The Bill amends section 99 of the MPRDA and changes from specified fines to fines based on a percentage of the right holder's annual turnover in South Africa and its exports from South Africa during the preceding financial year. The percentages are between five and ten pecent, depending on the nature of the offence.
Where it is not possible to establish the recent annual turnover of any offender, maximum fines are specified.
Relevant time frames in the MPRDA will be amended, to reflect time frames as prescribed by the Minster, from time to time. The Bill states that the time frames will be prescribed and fixed in the Regulations. It also states that the time frames will not detract from the standard practice of 30, 60 and 90 days, where applicable.
Consent for change of control
The MPRDA exempts listed mining companies from obtaining ministerial consent if the listed company undergoes a change in control. In terms of the Bill, ministerial consent will be required in relation to listed mining companies, if there is a change in control. In addition, ministerial consent will be required if there is any change in shareholding for non-listed companies that hold mining rights or exercise control of such holders.
The MPRDA Bill has now included a definition of "controlling interest" in two parts, namely in relation to a company, where a "controlling interest" means the majority of the voting rights attaching to all classes of shares in the company, and in relation to any other business, any interest that enables the holder to exercise directly or indirectly any control whatsoever over the activities or assets of the business.
The Bill provides that if the mining right application relates to land occupied by a community, as defined, the Minister may impose conditions that the Minister believes are necessary to promote the rights and interests of the community.
Integrated licensing approach
The Bill promotes an integrated licensing approach in respect of mining rights, environmental authorisations and licenses for the use of water.

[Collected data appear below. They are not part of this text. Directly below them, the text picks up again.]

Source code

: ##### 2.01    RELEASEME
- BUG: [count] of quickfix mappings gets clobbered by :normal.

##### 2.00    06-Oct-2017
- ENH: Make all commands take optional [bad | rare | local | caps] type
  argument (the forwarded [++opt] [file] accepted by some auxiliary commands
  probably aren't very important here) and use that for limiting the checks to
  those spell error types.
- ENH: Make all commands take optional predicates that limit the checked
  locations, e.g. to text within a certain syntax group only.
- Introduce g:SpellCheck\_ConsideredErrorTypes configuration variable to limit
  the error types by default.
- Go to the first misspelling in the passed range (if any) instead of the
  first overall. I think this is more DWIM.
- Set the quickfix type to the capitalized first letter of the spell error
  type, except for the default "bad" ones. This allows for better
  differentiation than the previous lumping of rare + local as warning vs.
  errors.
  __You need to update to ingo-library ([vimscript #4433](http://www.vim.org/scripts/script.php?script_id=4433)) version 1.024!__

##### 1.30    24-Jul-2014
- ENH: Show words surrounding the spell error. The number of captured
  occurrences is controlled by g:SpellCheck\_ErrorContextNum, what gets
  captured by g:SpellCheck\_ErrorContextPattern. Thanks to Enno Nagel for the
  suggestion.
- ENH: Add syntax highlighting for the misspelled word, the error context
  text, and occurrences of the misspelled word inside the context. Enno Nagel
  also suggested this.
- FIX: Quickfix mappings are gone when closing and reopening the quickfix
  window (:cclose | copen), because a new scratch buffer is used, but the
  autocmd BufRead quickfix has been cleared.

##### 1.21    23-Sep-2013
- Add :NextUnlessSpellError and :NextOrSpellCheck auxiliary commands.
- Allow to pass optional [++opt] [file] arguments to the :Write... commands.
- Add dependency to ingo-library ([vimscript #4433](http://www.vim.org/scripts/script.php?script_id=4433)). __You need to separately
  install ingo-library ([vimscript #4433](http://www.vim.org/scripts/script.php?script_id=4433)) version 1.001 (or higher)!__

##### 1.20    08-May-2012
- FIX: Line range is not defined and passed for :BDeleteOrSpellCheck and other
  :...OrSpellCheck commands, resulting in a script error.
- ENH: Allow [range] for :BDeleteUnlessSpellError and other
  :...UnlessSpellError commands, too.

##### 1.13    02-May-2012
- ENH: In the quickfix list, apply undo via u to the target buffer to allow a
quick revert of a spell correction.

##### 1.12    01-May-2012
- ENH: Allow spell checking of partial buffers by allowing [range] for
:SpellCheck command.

The MPRDA Bill confirms that the Minister (of Mineral Resources) is the competent authority to implement mine environmental management in terms of the National Environmental Management Act, while the Minister of Environmental Affairs is the competent authority to develop, review and amend legislation, regulations and policies relating to mine environmental management.
Objections and appeals
The Bill makes provision for objections to the granting of a prospecting right, mining right, or mining permit. If an objection is received, the objection must be referred to the Regional Mining Development and Environmental Committee (REMDEC) to consider the objections and to advise the Minister thereon. If an objection is received, the objection may also be referred to the applicant with an instruction to consult with the objecting person and if agreement is reached, the agreement must be recorded in writing.
Further, if a person appeals against the granting of a right or the approval of an environmental authorisation, and provided that the appeal has been lodged within the prescribed period, the notarial deed of granting shall not be executed until such appeal has been finalised.
This effectively means that, even where a right or an environmental authorisation has been granted, if an appeal is lodged, the holder of the right cannot commence the prospecting or mining operations.
Summary and conclusion
The Bill makes far reaching changes, impacting on all aspects of mining operations and must be carefully considered by shareholders.